Humains
Les humains sont la nouveauté dangereuse d’Aurelion : des êtres mortels par lesquels le Temps devient personnel, le choix véritablement réversible et un acte de Volonté réalisé peut laisser derrière lui le reste appelé Âme.
La liberté entre dans le monde
Les humains apparaissent en Aurelion après l’effondrement des anciennes solutions, lorsque le monde sait déjà ce qu’il advient de l’Harmonie parfaite et de la Structure parfaite. La source les décrit comme des fragments de multiplicité dionysiaque et, surtout, comme le premier peuple non lié à un programme unique. Un elfe pouvait perfectionner la toile qu’il était fait pour tisser ; un nain pouvait perfectionner la machine qu’il était fait pour construire. Un humain peut abandonner la tâche, vendre l’outil, trahir le serment, en inventer un autre ou refuser entièrement le marché. Voilà pourquoi l’histoire humaine est une histoire comptée. Son Temps ne se contente pas de revenir comme rite ou de persister comme mécanisme : il traverse le Corps, laisse des marques irréversibles et crée un passé qui ne peut être parfaitement restauré.
Ce mouvement donne à la version humaine du Grand Cycle sa complétude inhabituelle.

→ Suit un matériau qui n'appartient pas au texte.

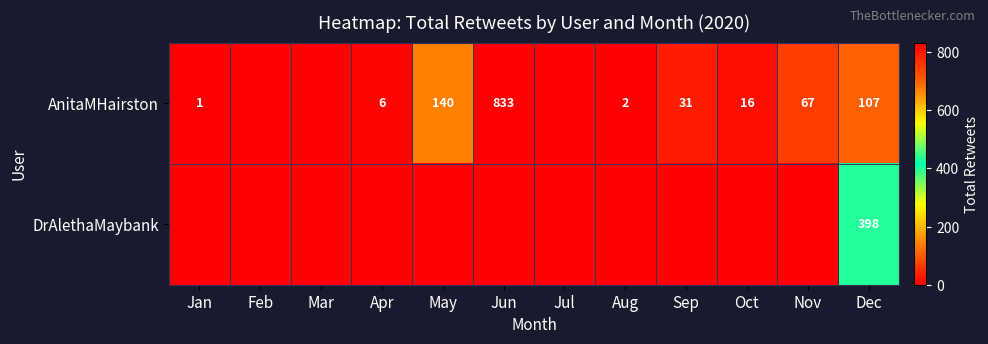

Is it true that AnitaMHairston equals 3 at Aug?

False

Le Temps traverse le Corps et devient Mémoire. La Mémoire peut produire une Fonction, mais celle-ci n’est pas nécessairement héritée ou imposée ; elle peut être choisie. Lorsqu’un choix est réellement accompli plutôt que seulement imaginé, la source appelle la capacité résultante Volonté. L’Âme est le résidu de cette Volonté réalisée — la partie de l’existence que la Machine de Séparation ne peut directement fabriquer, réparer ou équilibrer. Dans la métaphysique du cadre, l’humanité n’est donc pas spéciale parce qu’elle est la plus forte ou la plus ancienne. Elle l’est parce qu’elle peut introduire une différence que l’ancienne mécanique ne sait pas tarifer.

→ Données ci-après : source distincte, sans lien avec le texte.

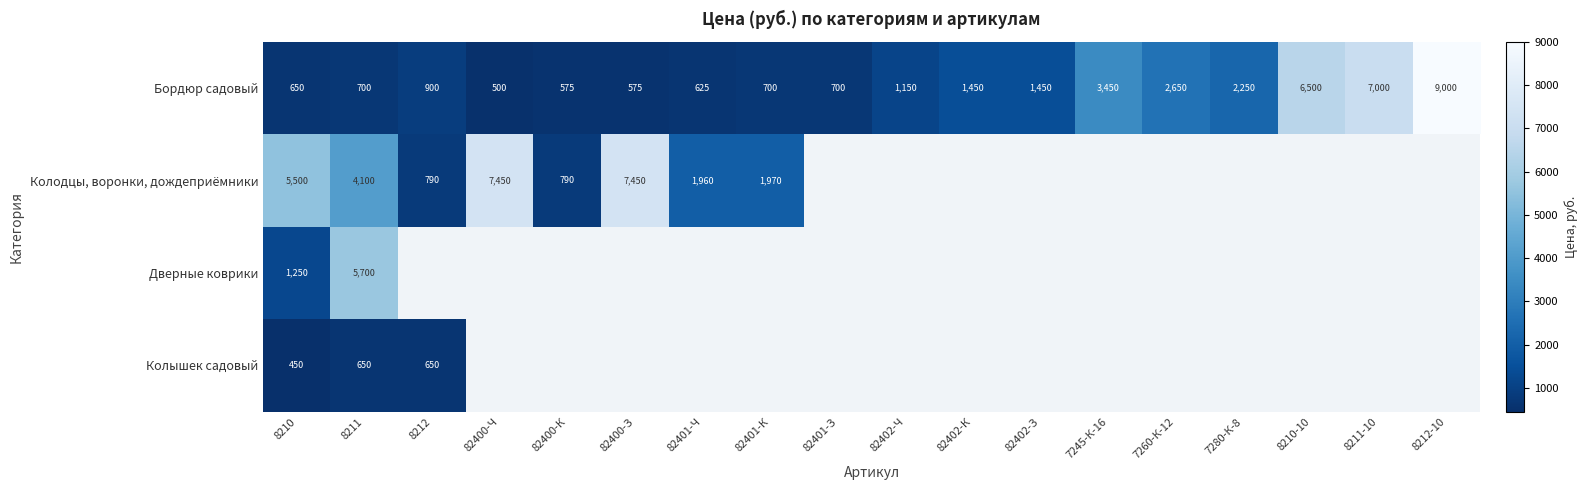

Is it true that Колодцы, воронки, дождеприёмники equals 5500 at 8210?

True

La même faculté est aussi la racine de la catastrophe humaine. La magie humaine tend vers le contrat parce qu’un contrat formalise la possibilité de choisir et de payer. Les sociétés humaines deviennent des cultures de chasse, commerce, dette, serment et invention. La cupidité n’est pas un poison étranger posé sur cette liberté ; elle en est l’un des résultats légitimes. Un être capable de dire non peut aussi dire consciemment oui à un marché terrible. Sang Doré, Ordre Doré, vampirisme et marchés de Gildglade transforment tous cette liberté en systèmes. La source souligne l’ironie : le peuple capable d’Âme est aussi celui capable de choisir les conditions qui la détruisent.

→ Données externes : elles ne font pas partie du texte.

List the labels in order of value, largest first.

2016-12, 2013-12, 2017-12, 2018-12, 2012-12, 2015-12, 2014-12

Cela rend suspectes les prétentions humaines à la normalité, même dans le Canon. Les chroniques officielles appellent les non-humains erreurs et lignées corrompues, mais le débat sur la Volonté des Erreurs demande si l’humanité n’est pas simplement un accident plus tardif, apparu après l’échec des elfes et des nains. Les humains sont peut-être le seul peuple capable d’accomplir le Cycle de manière fiable, mais l’accomplissement n’est pas la supériorité morale. Leur vrai privilège est l’inachèvement. Ils peuvent encore devenir quelque chose que le monde n’a jamais vu — ou répéter tous les échecs antérieurs avec l’efficacité supplémentaire du choix conscient.